# Task details
Exclude all pictures from your copy of the data below, which should otherwise match exactly.

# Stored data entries
..............................

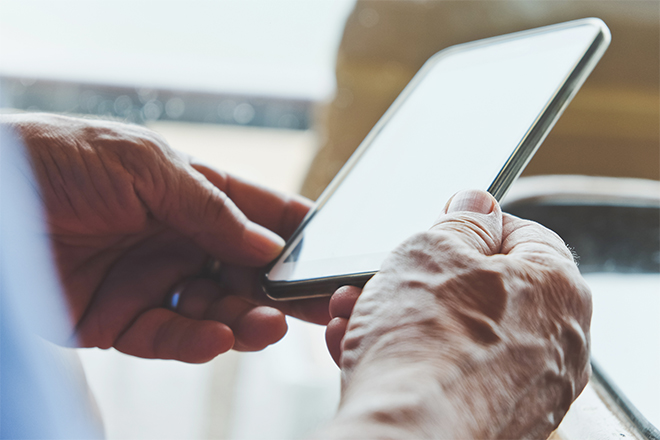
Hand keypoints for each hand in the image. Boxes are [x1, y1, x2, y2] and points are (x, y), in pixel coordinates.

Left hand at [3, 113, 328, 362]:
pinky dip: (197, 340)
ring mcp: (151, 280)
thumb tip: (269, 243)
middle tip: (318, 304)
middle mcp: (177, 239)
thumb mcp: (145, 166)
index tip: (333, 249)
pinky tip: (220, 336)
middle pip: (246, 269)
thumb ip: (210, 207)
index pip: (257, 212)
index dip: (297, 230)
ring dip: (247, 318)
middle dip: (283, 286)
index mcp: (189, 192)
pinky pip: (169, 336)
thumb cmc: (57, 159)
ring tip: (272, 324)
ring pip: (216, 308)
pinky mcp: (119, 321)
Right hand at [323, 190, 590, 438]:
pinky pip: (451, 375)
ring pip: (458, 334)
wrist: (408, 437)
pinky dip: (412, 359)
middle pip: (482, 290)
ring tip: (354, 313)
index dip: (472, 225)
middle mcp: (555, 342)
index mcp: (557, 287)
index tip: (440, 229)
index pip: (523, 234)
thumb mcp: (433, 251)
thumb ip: (461, 222)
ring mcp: (527, 388)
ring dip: (402, 318)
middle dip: (420, 279)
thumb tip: (477, 204)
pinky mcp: (495, 420)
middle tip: (382, 277)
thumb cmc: (425, 341)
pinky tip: (363, 350)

..............................

# Answer box
Hand keypoints for each hand in the image. Boxes are [x1, y1, x2, y2] and points are (x, y), in pixel coordinates.

Left hand at [3, 113, 328, 362]:
pinky dip: (197, 340)
ring mcp: (151, 280)
thumb tip: (269, 243)
middle tip: (318, 304)
middle mcp: (177, 239)
thumb mcp: (145, 166)
index tip: (333, 249)
pinky tip: (220, 336)
middle pip: (246, 269)
thumb ip: (210, 207)
index pip: (257, 212)
index dip: (297, 230)
ring dip: (247, 318)
middle dip: (283, 286)
index mcp: (189, 192)
pinky pip: (169, 336)
thumb cmc: (57, 159)
ring tip: (272, 324)
ring pip: (216, 308)
pinky mcp: (119, 321)
Right hand at [323, 190, 590, 438]:
pinky pip: (451, 375)
ring pip: (458, 334)
wrist: (408, 437)
pinky dip: (412, 359)
middle pip: (482, 290)
ring tip: (354, 313)
index dip: (472, 225)
middle mcp: (555, 342)
index mcp: (557, 287)
index tip: (440, 229)
index pip: (523, 234)
thumb mcp: (433, 251)
thumb ip: (461, 222)
ring mcp: (527, 388)
ring dip: (402, 318)
middle dip: (420, 279)
thumb tip: (477, 204)
pinky mcp: (495, 420)
middle tip: (382, 277)
thumb cmc: (425, 341)
pinky tip: (363, 350)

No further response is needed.